Enquanto estas duas enfermeiras decidem começar a sua carreira no estrangeiro por causa de informações de colegas sobre as suas experiências profissionais em Portugal, para as entrevistadas C, B e O a decisão de emigração decorre das próprias experiências profissionais em Portugal. Todas elas se queixam da carga de trabalho, como o resultado de uma falta genérica de pessoal, com a consequência de não terem tempo suficiente para a vida privada:

“O problema era assim, foi o que disse...sessenta horas por semana, 32 turnos por mês. Eu só o via [o namorado], porque quando ia para cama, ele já lá estava, eu chegava a dar um beijinho, a dizer: “até amanha”. No dia a seguir de manha, dizia: “Até logo, amor.” E trabalhava. Depois quinta-feira tenho folga e precisavam alguém quinta feira e fui trabalhar e entretanto já não tive folgas. Ele não me viu quase. Por um lado, vim porque quero essa carreira e por um lado porque preciso ter tempo para os meus.” (Entrevistada O)

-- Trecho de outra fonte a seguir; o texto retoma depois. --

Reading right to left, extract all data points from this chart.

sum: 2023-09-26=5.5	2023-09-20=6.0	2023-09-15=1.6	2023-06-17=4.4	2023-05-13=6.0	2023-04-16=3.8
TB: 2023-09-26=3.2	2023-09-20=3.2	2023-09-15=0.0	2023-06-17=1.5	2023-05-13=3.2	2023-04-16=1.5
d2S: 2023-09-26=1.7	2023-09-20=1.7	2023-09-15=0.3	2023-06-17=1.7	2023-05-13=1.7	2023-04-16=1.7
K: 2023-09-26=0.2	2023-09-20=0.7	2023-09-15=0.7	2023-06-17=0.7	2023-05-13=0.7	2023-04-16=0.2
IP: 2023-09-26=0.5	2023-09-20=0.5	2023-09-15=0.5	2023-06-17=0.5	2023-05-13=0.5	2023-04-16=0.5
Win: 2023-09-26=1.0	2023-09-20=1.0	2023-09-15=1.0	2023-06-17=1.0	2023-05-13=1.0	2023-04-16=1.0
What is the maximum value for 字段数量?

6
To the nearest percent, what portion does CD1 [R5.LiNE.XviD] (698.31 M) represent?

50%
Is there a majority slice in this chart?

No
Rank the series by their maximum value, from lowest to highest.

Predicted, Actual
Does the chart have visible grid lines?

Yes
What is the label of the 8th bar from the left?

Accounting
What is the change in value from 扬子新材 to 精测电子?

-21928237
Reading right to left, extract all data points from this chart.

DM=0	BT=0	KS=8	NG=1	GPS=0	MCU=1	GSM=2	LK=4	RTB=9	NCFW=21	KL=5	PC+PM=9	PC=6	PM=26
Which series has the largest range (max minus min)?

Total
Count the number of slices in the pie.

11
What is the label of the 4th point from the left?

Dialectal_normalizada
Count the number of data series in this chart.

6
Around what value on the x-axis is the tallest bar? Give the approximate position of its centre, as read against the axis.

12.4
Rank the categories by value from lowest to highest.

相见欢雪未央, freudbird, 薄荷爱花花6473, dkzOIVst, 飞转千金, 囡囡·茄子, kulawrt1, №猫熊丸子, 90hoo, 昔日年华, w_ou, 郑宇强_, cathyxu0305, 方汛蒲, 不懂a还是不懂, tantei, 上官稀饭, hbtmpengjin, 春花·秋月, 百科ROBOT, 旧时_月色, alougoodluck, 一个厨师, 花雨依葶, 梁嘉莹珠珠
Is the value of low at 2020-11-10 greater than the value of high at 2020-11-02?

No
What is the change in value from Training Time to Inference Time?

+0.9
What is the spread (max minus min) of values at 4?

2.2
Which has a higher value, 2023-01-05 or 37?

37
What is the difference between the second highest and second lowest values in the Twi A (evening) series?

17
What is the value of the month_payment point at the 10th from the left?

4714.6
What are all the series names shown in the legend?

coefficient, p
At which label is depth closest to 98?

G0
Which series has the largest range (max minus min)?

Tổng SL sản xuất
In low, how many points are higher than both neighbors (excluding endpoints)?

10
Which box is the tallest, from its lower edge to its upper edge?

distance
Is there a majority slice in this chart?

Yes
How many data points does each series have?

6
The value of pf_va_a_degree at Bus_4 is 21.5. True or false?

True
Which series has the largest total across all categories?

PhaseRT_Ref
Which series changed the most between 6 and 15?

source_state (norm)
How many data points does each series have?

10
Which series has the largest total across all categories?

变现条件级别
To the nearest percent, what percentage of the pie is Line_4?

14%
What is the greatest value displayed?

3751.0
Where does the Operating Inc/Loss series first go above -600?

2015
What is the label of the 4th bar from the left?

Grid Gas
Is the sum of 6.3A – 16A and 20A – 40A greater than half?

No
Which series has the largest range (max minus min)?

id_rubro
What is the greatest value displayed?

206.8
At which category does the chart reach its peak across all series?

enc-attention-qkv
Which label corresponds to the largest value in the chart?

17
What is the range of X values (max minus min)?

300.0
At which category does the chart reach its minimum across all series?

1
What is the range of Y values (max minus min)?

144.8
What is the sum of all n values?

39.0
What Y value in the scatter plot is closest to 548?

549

A sobrecarga e a falta de períodos de descanso reflecte-se também em sentimentos de stress e exaustão:

“Eu cheguei em casa e chorava, não estava triste, era exaustão. Chorava simplesmente.” (Entrevistada O)

Em resumo, para além do desejo de atingir a independência financeira, a concretização de determinados planos e carreiras profissionais, a obtenção de melhores condições de trabalho e a possibilidade de ter mais tempo livre são factores condutores da emigração.